I’m not mad at you for breaking it off after 3 years i’m mad at myself. you had all these plans for us and i guess i got scared i have been trying to move on by dating other people but the truth is it will always be you. if i had to chose you over anyone on this earth i would chose you.
I want you to be happy and i’m glad we stay in touch, but truth is i just want you to be with me we have been through so much together, i never thought we would end and not get back together. i know you moved on and are happy with your life but i’m less happy knowing you can find anyone and marry them in a heartbeat.
I know we belong together but life had different plans for us. just know you are still the one who brightens my day just thinking about you and now that i’m making money moves i’m more depressed cause i’m not enjoying life with you. so i’m sorry for everything i have ever done in the relationship to make you break it off i appreciate you loving me for who i was and never judging me you made me feel loved and continue doing so every time we text.

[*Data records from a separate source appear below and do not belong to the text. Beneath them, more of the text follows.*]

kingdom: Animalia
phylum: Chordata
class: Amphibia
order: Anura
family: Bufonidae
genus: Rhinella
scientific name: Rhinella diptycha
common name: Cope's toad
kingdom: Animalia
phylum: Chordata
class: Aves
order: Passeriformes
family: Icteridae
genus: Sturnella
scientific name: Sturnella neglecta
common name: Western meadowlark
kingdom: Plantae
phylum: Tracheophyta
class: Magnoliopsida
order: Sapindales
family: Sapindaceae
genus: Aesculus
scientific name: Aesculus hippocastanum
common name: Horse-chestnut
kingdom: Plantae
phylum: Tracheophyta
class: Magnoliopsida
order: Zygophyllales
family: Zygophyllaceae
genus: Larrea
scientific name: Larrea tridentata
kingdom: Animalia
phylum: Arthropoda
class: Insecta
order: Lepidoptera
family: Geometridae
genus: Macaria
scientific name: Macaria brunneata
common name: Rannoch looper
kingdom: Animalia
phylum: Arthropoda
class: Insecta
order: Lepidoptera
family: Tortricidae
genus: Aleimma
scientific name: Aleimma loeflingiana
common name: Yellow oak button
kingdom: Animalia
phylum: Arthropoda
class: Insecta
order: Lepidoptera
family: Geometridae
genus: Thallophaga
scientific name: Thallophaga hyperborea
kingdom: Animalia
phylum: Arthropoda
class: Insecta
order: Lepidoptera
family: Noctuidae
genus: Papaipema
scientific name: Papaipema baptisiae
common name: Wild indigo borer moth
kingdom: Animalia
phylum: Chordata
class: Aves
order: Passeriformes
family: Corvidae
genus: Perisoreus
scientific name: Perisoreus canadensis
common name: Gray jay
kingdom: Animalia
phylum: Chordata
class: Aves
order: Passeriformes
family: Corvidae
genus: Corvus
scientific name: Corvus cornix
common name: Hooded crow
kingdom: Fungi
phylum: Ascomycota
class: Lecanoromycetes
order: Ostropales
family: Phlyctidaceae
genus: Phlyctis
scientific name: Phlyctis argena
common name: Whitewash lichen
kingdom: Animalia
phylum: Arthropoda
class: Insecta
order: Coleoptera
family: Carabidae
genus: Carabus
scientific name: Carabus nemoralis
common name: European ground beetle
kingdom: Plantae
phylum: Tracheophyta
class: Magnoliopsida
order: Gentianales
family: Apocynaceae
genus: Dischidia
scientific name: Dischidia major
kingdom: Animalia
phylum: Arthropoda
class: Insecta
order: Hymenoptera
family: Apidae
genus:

I know i don’t mean a lot to you anymore but you literally keep saving me from myself everyday just by me thinking about what we could’ve been. i love you and i always will. i don’t think i’ll ever be able to find someone that i love as much as i loved/love you and i know i have to move on but you are my whole world. we have been broken up for a year and everyday the memories are getting more and more faded. soon i wont have any memories of us and maybe that’s for the best but i haven’t been able to hold onto a relationship since you. you are my happy place.